VIVABOLA

Candi Perabuan Raden Wijaya Telantar

Ribuan batu candi tidak berserakan dan tak tertata sebagaimana layaknya bangunan candi.
Senin, 11 Januari 2010
Oleh : Arry Anggadha
Kepala Batara Kala yang masih menjadi daya tarik pengunjung.

Surabaya Post - Situs Candi Simping di Dusun Sumber Jati, Desa Kademangan, Kecamatan Kademangan, Kabupaten Blitar yang diperkirakan menjadi tempat perabuan Raja Majapahit, Raden Wijaya, telantar. Batu-batunya berserakan dan sudah seperti bukan layaknya bangunan candi.

Di situs yang berdiri di areal 40 x 40 meter persegi ini tampak ratusan bahkan ribuan susunan batuan jenis andesit dan batu bata merah yang tidak tertata layaknya bangunan candi, hampir semua rata dengan tanah. Hanya beberapa bongkahan batu besar yang tersusun membentuk bangunan bagian dari candi.

"Sejak ditemukan, kondisinya memang tidak tertata. Batu-batunya tidak berada di tempatnya, mulai saya lahir hingga sekarang. Lebih tiga generasi keluarga saya merawat candi yang diperkirakan tempat perabuan Raden Wijaya, raja terakhir Majapahit ini,” kata juru kunci Candi Simping, Edi Syuwono (55), Senin (11/1).

Konon, kata Edi, tinggi bangunan Candi Simping ini 18 meter lebih, lebar 8x8 meter.

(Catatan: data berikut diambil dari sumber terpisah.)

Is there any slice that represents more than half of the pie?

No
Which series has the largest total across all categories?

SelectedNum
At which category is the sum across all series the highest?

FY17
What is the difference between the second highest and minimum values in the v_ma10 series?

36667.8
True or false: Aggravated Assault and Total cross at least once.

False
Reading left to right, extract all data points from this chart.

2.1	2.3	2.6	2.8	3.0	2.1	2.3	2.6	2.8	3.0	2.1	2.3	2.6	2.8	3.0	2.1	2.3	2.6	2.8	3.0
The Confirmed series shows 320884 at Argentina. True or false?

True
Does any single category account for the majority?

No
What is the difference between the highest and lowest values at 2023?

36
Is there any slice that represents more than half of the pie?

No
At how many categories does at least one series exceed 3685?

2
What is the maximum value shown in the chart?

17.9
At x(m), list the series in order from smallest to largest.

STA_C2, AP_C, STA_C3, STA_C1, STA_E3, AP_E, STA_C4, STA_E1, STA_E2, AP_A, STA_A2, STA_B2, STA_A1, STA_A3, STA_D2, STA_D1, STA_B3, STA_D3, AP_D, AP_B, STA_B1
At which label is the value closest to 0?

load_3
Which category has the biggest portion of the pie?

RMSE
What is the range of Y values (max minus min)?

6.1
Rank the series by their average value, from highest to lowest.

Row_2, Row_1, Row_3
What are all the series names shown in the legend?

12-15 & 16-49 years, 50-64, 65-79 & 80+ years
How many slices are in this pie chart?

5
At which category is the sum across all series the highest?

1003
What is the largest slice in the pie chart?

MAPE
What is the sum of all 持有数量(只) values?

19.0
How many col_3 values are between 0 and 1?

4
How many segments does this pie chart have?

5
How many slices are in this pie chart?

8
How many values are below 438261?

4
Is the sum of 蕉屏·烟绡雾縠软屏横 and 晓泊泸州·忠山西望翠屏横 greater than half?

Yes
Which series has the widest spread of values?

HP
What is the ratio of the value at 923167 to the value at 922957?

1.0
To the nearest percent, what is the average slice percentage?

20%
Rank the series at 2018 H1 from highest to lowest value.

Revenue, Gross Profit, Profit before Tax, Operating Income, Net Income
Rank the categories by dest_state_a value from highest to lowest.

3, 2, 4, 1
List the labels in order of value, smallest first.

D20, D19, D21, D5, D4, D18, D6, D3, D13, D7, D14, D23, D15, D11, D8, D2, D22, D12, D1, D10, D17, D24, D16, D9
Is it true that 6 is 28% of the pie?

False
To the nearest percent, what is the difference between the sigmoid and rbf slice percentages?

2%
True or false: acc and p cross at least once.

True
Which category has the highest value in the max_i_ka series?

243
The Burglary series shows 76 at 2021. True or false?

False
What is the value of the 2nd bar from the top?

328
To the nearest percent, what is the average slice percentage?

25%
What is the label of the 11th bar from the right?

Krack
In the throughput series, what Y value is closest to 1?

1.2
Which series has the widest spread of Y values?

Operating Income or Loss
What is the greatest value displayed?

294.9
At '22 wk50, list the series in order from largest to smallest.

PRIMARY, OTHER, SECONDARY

Pada masing-masing sisi terdapat kepala Batara Kala empat buah. “Kerajaan Majapahit merupakan kerajaan Hindu di Jawa, dan pendirian bangunan candi selalu menghadap ke barat. Biasanya di candi Kerajaan Majapahit di dalamnya terdapat tempat pemujaan dan persembahan untuk dewa,” terangnya.

Di Candi Simping juga terdapat arca yoni. “Arca yoni di tengah bangunan candi konon merupakan gambaran alat kelamin laki-laki. Di bawah yoni terkubur abu Raja Majapahit yang bergelar Sri Kertarajasa Jayawardhana,” ungkap Edi.

Selama ini, pengunjung yang datang selain masyarakat juga peneliti. Rata-rata sehari 30-50 orang. “Mereka bisa masuk gratis,” terang bapak tiga anak yang sudah diangkat sebagai PNS sejak delapan tahun lalu oleh Balai Pemeliharaan Perlindungan Purbakala (BP3) Trowulan, Mojokerto.

Edi berharap Pemkab Blitar segera merestorasi Candi Simping; mengembalikan ke bentuk semula dan membenahi sesuai skema bangunan yang sudah tergambar dan disimpan di Museum Komplek Candi Penataran.

“Situs ini masih utuh dan tidak ada yang dicuri, semua lengkap kecuali arca Raden Wijaya yang kini berada di Jakarta. Semua terjaga baik dan aman. Hanya penerangan di dalam candi yang masih kurang,” pungkasnya.